Document images with source code
-- -- --
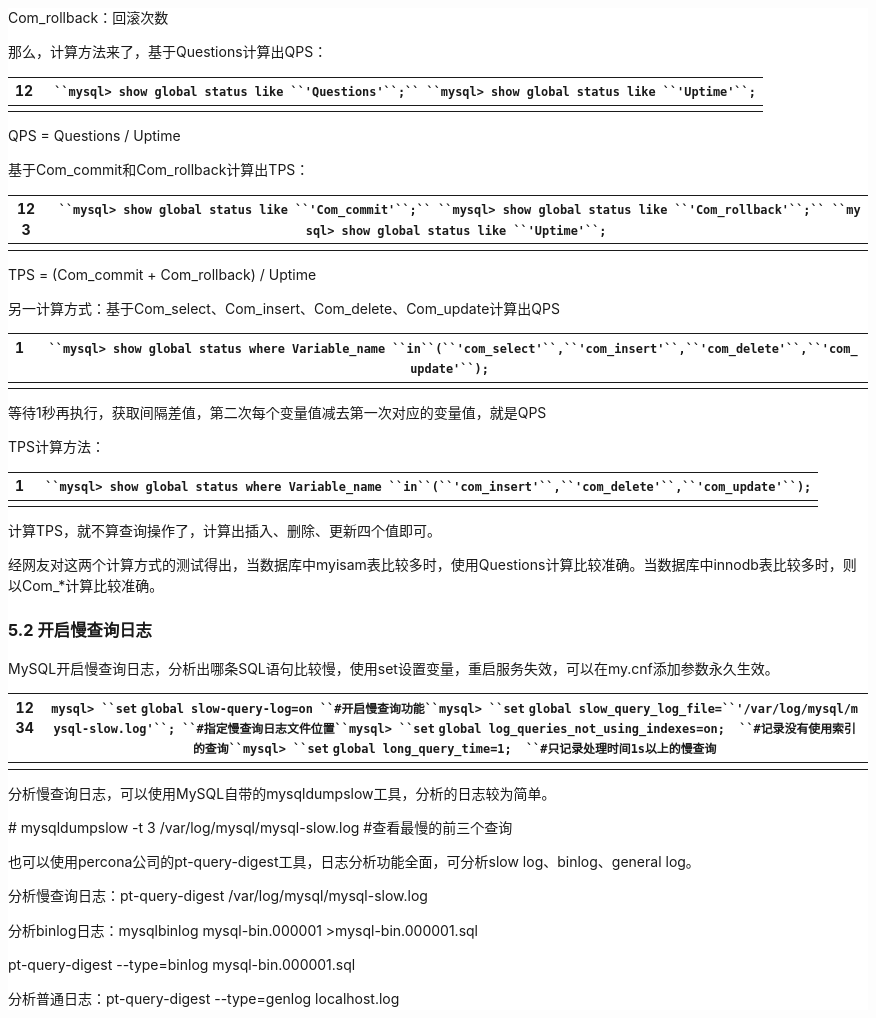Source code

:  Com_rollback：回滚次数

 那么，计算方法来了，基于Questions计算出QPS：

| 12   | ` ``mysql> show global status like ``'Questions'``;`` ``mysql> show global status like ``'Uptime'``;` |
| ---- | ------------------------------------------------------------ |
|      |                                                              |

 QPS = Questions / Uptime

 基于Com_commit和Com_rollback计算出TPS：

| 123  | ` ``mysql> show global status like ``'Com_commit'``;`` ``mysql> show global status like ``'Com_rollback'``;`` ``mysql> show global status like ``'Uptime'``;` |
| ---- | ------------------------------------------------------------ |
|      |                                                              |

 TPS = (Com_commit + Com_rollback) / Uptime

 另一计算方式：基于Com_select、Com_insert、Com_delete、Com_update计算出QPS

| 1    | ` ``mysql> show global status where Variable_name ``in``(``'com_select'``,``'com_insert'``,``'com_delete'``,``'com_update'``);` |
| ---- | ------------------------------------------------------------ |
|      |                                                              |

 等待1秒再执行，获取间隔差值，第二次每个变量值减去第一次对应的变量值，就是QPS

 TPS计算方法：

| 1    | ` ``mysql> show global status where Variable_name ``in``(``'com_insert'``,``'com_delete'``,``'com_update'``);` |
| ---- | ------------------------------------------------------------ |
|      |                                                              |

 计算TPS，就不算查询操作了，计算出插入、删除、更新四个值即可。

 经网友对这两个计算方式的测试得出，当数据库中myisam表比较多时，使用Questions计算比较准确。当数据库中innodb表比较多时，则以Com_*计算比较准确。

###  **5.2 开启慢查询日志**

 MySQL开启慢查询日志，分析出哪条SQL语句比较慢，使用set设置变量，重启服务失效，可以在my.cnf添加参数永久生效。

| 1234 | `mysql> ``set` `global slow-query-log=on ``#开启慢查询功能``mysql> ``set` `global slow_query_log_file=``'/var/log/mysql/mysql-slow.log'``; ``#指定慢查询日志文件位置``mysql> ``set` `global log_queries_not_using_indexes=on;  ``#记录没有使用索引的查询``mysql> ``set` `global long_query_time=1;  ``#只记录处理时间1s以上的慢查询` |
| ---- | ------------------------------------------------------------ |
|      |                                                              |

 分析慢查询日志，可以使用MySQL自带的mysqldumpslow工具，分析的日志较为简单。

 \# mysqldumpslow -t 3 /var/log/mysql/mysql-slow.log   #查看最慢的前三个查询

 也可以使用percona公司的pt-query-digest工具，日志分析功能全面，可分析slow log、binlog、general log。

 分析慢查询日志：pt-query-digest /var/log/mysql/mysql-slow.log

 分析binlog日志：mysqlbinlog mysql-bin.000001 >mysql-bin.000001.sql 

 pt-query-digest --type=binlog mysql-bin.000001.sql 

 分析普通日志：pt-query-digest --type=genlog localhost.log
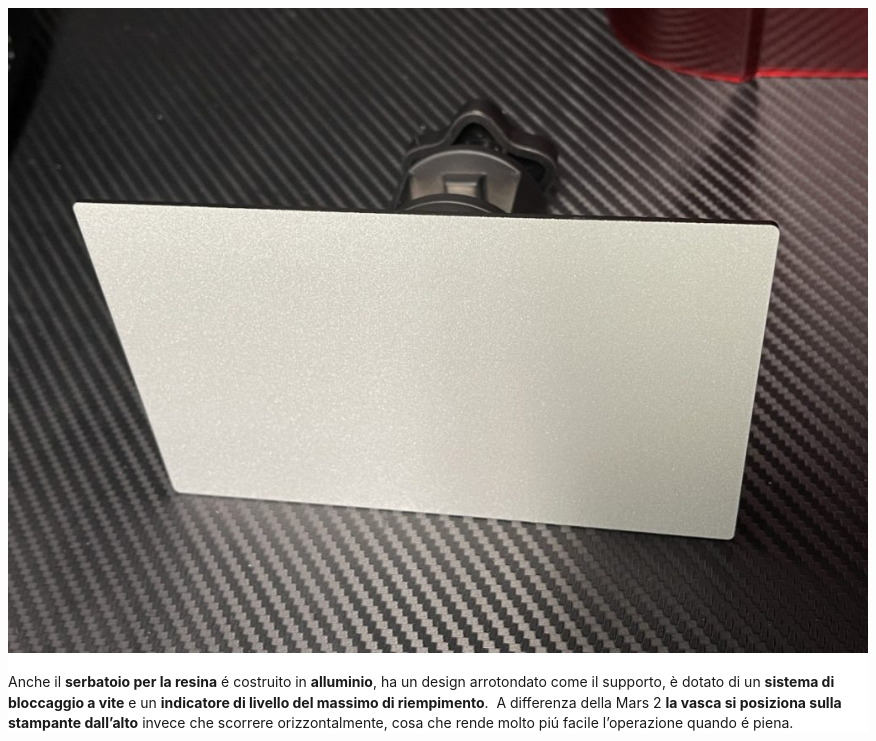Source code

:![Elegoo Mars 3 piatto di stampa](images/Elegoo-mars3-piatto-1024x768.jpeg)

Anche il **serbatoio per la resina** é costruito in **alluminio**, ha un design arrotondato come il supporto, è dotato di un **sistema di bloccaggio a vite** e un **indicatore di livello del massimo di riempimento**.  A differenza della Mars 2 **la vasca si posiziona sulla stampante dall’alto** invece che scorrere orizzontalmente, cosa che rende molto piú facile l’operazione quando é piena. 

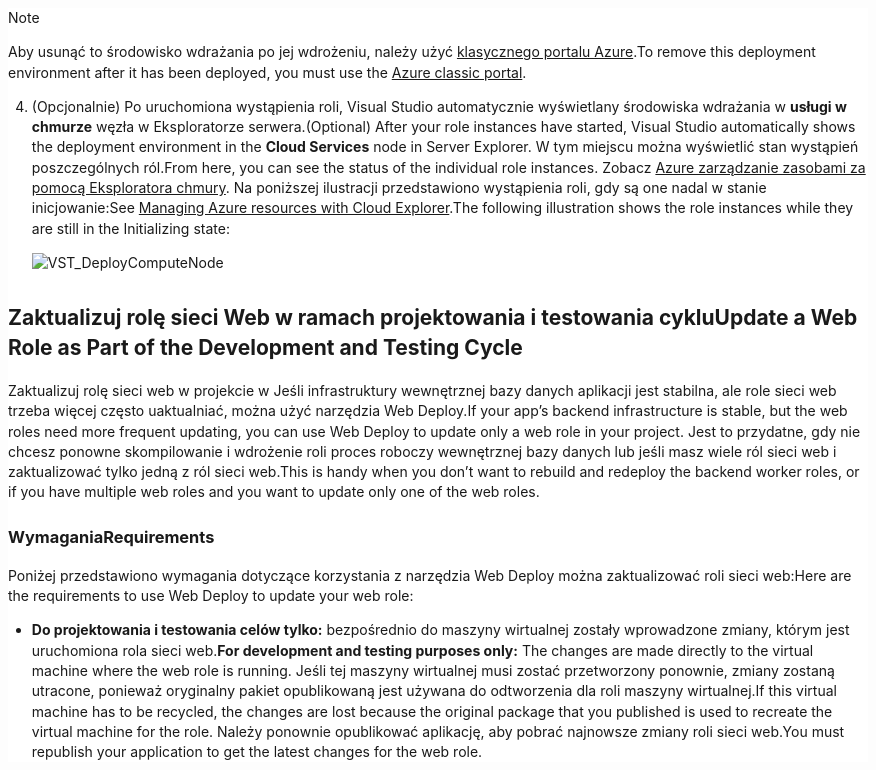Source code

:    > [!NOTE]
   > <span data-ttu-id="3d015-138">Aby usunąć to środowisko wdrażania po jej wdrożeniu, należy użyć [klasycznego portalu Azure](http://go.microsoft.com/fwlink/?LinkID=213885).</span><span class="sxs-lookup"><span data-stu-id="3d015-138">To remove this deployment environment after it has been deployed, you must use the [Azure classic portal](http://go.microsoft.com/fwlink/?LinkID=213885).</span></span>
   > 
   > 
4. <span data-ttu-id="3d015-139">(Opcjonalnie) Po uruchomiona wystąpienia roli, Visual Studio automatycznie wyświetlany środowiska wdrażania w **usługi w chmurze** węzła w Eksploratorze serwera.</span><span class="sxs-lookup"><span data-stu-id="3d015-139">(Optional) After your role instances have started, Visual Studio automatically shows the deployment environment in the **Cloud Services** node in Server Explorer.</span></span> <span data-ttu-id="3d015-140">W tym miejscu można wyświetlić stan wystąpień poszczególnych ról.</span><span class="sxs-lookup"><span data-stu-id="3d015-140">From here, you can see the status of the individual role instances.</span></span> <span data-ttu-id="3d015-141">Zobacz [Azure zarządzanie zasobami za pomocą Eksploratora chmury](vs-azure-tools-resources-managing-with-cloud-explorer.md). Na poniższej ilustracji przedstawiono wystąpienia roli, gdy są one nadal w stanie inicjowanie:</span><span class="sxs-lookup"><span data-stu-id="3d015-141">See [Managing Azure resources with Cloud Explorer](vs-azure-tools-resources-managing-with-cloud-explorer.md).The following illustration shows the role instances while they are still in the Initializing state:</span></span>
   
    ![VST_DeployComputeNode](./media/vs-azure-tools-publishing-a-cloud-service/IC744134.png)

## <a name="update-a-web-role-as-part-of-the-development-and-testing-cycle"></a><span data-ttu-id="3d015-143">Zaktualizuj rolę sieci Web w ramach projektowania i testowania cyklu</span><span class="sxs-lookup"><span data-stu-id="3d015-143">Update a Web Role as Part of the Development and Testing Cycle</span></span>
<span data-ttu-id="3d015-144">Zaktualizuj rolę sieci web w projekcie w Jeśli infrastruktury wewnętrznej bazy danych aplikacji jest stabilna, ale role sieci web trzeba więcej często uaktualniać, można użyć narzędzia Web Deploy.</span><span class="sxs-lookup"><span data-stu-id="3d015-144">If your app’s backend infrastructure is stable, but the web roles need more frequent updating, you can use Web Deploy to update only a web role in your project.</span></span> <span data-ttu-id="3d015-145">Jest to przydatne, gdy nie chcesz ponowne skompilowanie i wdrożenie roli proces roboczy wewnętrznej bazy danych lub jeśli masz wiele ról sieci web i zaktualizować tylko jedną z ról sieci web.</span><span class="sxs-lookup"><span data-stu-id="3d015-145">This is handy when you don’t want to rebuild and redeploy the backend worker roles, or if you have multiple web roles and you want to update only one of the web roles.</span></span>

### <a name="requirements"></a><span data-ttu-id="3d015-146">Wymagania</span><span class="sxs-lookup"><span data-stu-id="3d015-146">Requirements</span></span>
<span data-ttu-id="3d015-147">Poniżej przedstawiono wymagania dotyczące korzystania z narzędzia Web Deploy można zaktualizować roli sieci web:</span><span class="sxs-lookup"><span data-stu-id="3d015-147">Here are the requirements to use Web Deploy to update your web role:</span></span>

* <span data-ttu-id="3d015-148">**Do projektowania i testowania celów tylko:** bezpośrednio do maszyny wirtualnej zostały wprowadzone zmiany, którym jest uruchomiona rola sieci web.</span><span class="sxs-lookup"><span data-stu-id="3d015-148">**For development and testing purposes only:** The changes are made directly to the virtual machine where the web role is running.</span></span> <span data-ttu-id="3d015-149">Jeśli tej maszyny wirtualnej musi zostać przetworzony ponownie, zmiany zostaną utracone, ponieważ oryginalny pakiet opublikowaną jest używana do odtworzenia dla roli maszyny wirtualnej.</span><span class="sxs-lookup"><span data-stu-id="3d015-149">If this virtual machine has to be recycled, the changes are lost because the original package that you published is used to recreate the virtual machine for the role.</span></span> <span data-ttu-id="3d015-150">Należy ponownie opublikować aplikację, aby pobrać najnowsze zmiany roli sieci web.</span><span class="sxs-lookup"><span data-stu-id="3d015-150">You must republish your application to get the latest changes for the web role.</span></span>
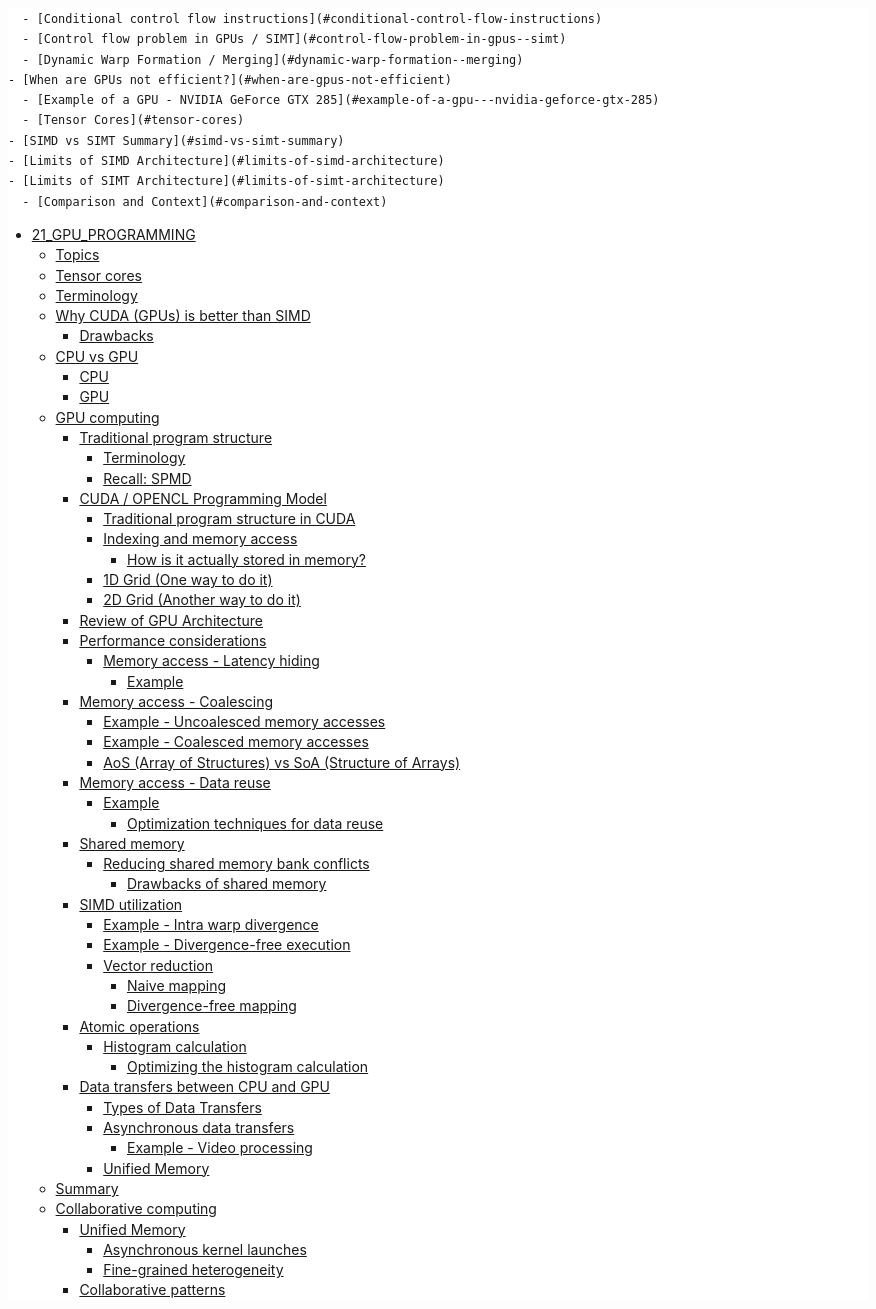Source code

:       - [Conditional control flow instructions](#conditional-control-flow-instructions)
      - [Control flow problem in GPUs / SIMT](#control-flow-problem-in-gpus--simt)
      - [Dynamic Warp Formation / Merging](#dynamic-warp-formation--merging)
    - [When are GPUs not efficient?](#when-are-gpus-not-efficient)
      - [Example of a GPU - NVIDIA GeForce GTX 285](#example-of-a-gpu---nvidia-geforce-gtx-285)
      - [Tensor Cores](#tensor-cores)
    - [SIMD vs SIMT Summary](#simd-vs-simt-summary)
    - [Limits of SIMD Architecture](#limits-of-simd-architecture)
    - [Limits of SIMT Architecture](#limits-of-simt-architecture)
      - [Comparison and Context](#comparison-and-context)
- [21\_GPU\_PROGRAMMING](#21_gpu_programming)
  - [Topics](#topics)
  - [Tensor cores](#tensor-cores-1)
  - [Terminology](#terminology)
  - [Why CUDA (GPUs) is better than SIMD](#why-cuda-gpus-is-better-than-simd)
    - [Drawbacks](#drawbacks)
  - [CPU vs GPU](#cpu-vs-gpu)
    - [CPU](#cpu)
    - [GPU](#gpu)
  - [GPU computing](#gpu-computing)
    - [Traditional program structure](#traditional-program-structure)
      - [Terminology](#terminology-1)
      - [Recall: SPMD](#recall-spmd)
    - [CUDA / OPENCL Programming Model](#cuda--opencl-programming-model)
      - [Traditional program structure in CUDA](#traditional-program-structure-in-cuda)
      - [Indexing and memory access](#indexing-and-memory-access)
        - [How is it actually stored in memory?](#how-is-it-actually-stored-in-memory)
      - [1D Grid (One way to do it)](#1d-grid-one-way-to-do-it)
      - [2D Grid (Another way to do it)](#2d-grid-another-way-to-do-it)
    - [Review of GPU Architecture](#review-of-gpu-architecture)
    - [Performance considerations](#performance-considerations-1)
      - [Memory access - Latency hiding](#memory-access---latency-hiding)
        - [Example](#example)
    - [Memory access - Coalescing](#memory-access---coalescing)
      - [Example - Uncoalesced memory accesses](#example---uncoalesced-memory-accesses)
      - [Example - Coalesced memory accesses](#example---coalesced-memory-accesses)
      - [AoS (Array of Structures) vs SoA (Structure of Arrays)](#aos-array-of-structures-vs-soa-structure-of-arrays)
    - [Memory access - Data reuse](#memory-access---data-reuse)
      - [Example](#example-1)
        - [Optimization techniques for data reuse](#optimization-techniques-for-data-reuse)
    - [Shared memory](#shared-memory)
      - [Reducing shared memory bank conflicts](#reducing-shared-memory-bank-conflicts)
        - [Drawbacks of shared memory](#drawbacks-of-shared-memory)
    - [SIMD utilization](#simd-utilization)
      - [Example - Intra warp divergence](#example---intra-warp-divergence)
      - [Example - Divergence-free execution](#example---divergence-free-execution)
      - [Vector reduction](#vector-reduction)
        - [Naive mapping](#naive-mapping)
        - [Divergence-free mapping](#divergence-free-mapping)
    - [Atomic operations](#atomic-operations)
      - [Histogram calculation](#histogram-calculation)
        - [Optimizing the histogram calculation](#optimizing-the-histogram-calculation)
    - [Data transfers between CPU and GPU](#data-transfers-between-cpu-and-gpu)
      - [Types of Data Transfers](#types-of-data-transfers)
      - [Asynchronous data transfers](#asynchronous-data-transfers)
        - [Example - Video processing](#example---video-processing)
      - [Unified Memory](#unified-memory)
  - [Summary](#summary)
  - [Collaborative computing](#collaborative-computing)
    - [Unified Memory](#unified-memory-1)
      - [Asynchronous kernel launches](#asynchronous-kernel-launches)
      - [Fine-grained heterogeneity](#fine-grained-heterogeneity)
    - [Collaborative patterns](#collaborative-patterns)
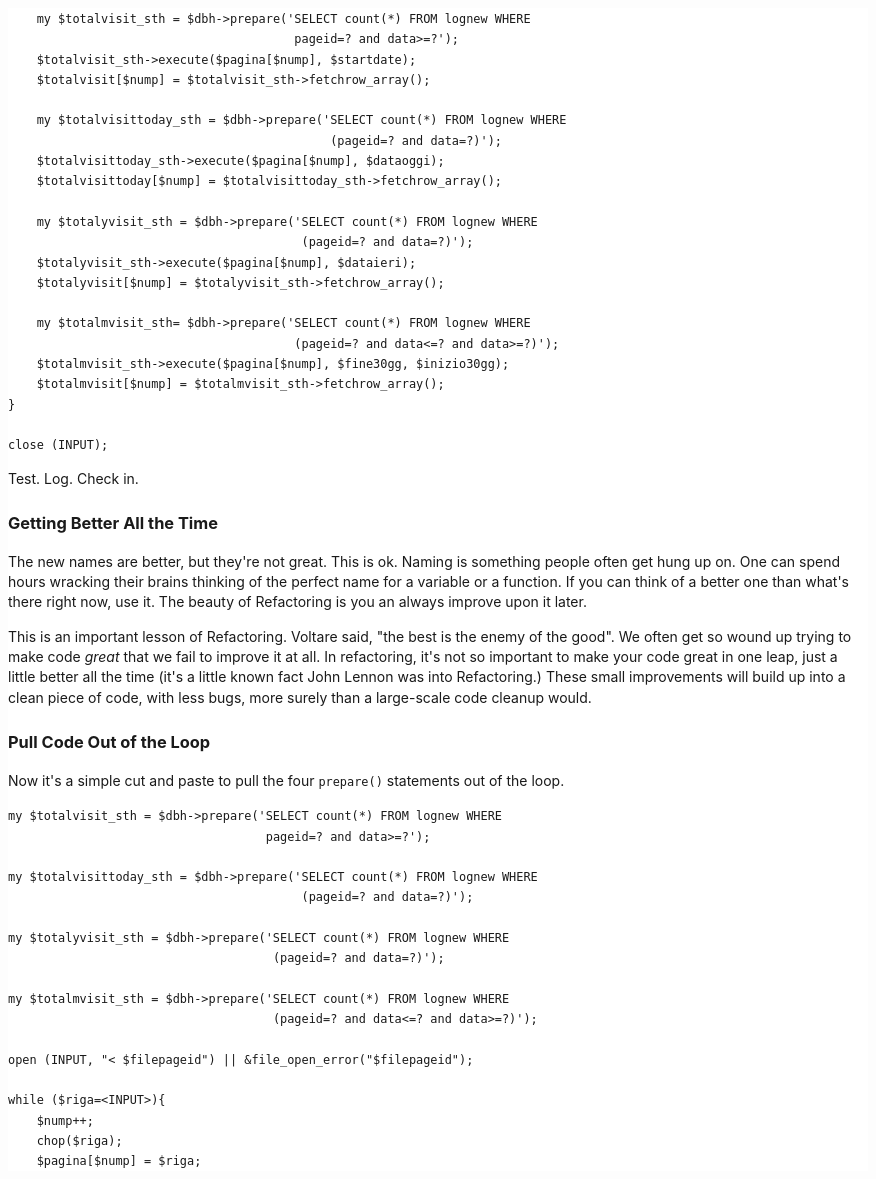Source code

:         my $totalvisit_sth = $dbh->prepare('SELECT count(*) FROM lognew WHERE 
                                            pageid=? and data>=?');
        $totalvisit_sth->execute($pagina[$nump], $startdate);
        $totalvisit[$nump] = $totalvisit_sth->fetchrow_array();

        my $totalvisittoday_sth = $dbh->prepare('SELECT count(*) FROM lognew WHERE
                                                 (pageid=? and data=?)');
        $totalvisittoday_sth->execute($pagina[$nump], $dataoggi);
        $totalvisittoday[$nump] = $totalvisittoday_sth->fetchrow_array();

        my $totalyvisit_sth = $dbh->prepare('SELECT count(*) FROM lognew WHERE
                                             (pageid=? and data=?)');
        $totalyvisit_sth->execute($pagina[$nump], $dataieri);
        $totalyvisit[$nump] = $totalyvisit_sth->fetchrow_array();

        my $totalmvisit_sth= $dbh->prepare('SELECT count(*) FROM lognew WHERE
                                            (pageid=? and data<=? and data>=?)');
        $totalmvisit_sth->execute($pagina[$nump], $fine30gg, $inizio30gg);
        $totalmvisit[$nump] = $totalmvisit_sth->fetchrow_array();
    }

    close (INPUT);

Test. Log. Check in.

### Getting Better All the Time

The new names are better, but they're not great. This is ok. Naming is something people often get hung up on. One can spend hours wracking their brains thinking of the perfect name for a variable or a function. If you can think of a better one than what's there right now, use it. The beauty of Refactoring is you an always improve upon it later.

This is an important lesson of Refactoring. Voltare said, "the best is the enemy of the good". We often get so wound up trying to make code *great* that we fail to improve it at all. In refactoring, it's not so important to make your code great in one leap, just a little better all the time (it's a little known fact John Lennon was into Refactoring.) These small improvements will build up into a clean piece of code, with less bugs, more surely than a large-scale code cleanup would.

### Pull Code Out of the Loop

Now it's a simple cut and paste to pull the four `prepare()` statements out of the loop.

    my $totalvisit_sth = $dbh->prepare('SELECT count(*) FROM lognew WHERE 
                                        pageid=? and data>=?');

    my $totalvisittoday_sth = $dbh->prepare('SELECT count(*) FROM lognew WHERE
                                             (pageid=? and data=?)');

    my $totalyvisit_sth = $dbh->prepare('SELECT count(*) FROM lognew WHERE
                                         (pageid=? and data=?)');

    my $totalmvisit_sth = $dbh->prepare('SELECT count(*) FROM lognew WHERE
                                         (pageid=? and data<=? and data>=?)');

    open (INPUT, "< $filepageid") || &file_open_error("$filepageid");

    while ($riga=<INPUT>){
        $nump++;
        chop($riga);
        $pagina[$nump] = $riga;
-- -- --
What the task requires: Find every line that contains the word "free" and copy each of those lines in full.

Reply to the task:
      - [Example - Divergence-free execution](#example---divergence-free-execution)
        - [Divergence-free mapping](#divergence-free-mapping)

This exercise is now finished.